Hourly salaries for union carpenters are set by collective bargaining agreement, and

the number of hours available to work depends on the job.
                                         3

      Brede regularly contracts with local unions to employ carpenters and other

skilled workers to work on trade shows and conventions.            Brede employs

journeyman carpenters for all of its roughly seventy-five jobs per year. Although

Brede occasionally hires the same union carpenters for repeat jobs, Mr. Hawk had

not been previously hired by Brede on a regular basis.

      Immediately before his injury, Mr. Hawk had worked for Brede for five days

and had earned $1,663.76. Journeyman carpenters typically have a busy season from

the middle of January through June, but their work often slows during the summer.

During the slow months, many union carpenters, including Mr. Hawk, collect

unemployment benefits. Mr. Hawk testified that he had earned approximately

$55,000 in the twelve months preceding his injury, but he presented pay stubs

reflecting that he had earned only $18,634.19 in the twenty-six weeks preceding his

injury.

### REQUIRED ACTION A
Answer these questions from the passage on Mr. Hawk:
(i) About how many jobs does Brede have each year?
(ii) For how many days had Mr. Hawk worked for Brede immediately before his injury?
(iii) What amount did Mr. Hawk's pay stubs show for the twenty-six weeks preceding his injury?
### REQUIRED ACTION B
Translate this sentence from the passage on Mr. Hawk into Spanish: "Brede employs journeyman carpenters for all of its roughly seventy-five jobs per year."
### REQUIRED ACTION C
In the passage on Mr. Hawk, copy word for word the stretch from "and had earned" through "during the summer.".

### THE DATA
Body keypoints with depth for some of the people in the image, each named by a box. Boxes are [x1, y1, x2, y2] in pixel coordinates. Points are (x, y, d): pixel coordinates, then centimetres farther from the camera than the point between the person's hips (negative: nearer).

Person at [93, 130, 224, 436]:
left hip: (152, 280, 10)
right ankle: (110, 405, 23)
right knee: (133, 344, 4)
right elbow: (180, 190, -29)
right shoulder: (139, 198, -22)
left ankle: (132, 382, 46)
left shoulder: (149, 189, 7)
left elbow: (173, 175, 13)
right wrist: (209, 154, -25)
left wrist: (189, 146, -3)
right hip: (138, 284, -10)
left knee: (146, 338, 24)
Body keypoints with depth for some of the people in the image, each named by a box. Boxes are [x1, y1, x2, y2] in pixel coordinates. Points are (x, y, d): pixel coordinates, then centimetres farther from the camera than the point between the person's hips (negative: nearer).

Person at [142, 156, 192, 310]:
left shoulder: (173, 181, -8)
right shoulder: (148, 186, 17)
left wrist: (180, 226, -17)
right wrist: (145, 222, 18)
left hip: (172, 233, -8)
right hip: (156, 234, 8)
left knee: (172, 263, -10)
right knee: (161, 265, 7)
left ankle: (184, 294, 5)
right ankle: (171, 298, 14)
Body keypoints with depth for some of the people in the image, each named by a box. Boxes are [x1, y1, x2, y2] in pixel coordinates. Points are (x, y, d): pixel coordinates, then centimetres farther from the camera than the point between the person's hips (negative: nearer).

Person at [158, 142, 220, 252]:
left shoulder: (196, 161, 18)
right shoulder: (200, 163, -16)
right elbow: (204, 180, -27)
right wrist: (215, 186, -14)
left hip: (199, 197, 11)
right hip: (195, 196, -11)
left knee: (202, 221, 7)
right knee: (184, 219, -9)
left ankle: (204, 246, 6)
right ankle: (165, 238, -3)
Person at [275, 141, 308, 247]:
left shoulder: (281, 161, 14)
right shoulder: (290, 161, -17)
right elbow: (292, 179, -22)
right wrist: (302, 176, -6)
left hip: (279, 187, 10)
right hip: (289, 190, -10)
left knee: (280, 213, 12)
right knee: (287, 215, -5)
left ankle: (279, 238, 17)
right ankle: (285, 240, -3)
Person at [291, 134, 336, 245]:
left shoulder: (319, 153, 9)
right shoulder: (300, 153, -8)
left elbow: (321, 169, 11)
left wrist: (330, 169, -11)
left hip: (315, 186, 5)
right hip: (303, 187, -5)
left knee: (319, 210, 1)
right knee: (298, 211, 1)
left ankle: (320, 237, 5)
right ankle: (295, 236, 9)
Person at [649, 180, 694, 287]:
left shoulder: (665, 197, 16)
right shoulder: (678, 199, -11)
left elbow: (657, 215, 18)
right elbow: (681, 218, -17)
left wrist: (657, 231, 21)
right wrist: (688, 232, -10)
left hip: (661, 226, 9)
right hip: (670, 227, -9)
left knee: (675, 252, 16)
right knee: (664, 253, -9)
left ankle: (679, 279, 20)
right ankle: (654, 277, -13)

### WRITTEN ANSWER A
(i) Roughly seventy-five.
(ii) Five days.
(iii) $18,634.19.

### WRITTEN ANSWER B
Brede emplea a carpinteros oficiales para todos sus aproximadamente setenta y cinco trabajos al año.

### WRITTEN ANSWER C
and had earned $1,663.76. Journeyman carpenters typically have a busy season from

the middle of January through June, but their work often slows during the summer.